• [WORK REQUEST] For the word "neck", give the number of lines in these entries that contain it, with nothing else.

** PROVIDED MATERIAL follows **

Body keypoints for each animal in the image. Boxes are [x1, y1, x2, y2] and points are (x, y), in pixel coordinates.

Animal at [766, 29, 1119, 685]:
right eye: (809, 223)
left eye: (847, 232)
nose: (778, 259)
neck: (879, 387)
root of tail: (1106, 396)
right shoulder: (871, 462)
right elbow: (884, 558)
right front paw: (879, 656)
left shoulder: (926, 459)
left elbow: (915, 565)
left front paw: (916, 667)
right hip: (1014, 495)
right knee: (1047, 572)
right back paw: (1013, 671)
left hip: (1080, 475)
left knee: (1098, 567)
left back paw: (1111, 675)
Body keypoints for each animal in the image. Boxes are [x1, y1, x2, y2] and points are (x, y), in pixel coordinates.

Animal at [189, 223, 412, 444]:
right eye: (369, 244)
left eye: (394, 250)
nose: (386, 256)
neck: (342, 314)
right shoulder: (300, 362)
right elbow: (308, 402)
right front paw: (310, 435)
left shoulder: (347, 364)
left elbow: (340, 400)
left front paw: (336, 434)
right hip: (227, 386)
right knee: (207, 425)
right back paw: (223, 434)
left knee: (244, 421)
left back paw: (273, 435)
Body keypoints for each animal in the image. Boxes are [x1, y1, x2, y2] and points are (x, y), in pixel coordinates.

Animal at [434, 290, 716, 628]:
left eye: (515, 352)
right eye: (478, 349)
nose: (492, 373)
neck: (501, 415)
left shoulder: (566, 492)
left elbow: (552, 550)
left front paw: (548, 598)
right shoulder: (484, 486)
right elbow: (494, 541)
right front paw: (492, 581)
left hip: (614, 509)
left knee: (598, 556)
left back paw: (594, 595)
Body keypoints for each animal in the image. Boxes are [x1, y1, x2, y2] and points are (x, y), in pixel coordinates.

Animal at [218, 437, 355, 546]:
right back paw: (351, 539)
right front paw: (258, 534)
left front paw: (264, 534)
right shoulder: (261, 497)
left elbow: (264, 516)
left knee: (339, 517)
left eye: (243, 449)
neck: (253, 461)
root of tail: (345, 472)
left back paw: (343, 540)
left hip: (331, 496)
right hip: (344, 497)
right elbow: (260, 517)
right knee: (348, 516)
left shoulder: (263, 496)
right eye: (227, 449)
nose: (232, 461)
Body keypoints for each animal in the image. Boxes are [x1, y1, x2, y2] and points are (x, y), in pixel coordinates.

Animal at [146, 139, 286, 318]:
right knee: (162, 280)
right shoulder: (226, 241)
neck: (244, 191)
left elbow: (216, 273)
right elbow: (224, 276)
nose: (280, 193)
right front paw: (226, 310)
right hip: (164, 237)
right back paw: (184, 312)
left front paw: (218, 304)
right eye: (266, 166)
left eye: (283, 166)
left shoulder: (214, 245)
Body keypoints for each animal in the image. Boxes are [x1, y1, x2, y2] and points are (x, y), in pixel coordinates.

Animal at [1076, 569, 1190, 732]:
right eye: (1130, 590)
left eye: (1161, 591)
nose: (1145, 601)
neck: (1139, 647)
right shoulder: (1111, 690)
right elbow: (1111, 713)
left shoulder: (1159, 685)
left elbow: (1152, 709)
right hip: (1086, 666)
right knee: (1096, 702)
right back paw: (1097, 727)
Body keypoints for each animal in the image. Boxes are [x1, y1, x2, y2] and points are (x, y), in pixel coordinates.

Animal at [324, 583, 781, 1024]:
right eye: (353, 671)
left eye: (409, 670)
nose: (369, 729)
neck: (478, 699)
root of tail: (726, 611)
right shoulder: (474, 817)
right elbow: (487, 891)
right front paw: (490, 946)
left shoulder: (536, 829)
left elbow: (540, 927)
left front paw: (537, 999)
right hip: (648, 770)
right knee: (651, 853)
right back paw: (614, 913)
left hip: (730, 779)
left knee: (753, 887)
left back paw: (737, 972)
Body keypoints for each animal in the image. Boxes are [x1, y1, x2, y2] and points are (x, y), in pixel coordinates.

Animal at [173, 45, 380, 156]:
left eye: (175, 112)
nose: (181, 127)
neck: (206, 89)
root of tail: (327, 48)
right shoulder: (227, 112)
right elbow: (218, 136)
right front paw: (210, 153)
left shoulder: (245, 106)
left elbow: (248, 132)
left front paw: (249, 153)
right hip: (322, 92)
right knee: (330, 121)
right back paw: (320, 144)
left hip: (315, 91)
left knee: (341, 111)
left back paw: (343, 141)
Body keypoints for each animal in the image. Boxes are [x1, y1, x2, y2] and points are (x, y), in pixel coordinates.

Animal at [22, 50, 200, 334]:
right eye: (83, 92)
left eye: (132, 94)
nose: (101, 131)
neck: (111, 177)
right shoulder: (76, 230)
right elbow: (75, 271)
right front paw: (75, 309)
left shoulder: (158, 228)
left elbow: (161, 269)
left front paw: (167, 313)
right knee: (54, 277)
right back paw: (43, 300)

** End of PROVIDED MATERIAL **

• [RESPONSE BELOW] 9